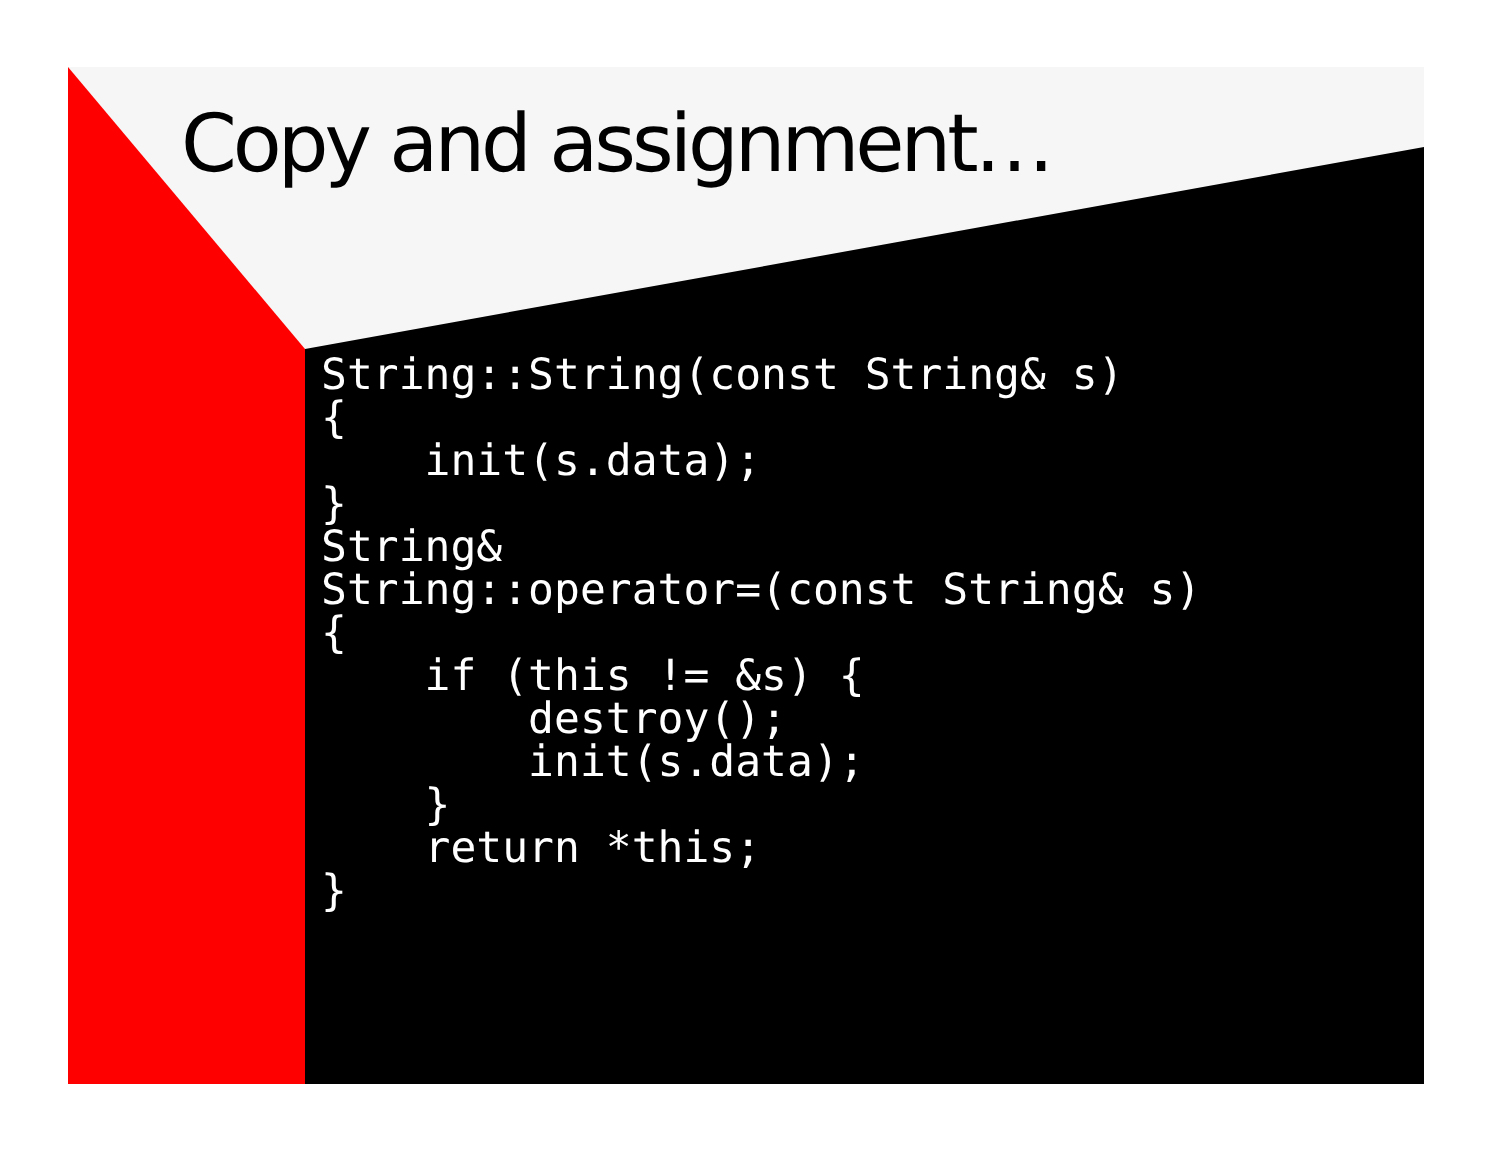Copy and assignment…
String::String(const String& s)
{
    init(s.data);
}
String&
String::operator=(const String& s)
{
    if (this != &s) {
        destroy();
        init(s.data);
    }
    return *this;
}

--*--

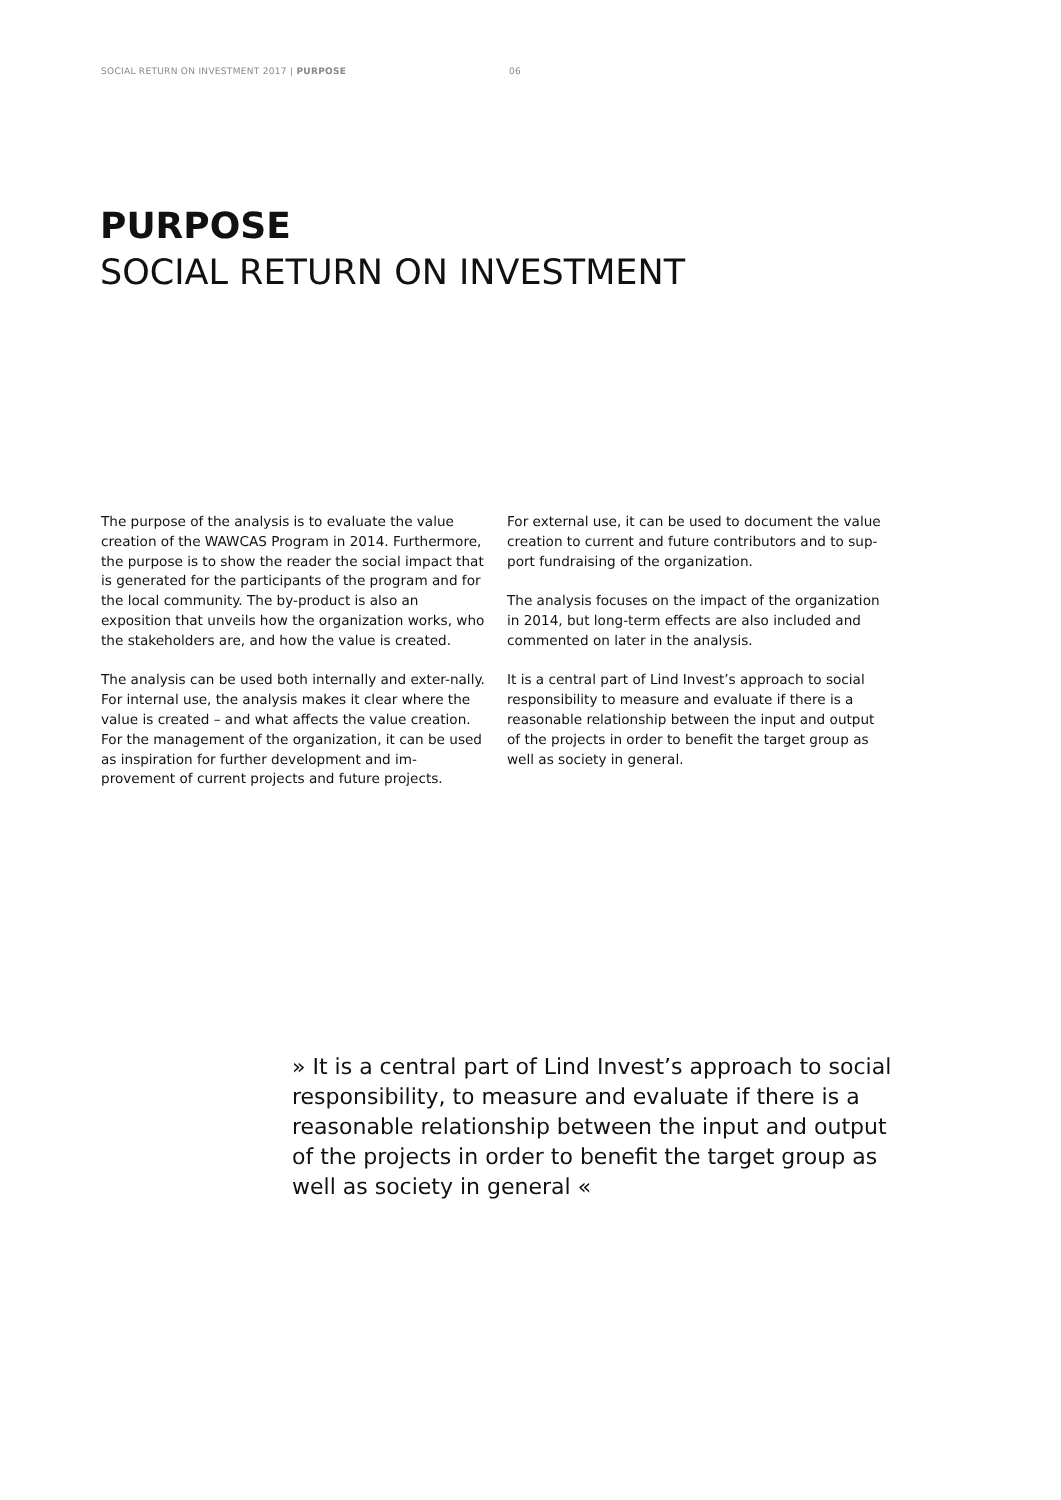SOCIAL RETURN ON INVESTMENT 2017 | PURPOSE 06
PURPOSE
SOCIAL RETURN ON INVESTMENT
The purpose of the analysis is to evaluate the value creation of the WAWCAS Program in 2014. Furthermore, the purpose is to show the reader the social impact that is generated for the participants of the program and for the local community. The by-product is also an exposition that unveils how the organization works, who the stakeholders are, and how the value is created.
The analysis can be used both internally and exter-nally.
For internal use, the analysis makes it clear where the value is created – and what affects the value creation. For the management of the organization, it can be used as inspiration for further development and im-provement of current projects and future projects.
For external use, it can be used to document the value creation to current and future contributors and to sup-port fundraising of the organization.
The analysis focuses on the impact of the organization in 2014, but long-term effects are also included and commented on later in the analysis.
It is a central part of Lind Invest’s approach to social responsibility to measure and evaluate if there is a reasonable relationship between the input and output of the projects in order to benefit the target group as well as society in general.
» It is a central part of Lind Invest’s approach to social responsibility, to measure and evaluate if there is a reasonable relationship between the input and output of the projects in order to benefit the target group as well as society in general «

--*--

_ACTION ITEM_
Filter the listing down to the lines holding the word "String", and return those.

_RESULT_
String::String(const String& s)
String&
String::operator=(const String& s)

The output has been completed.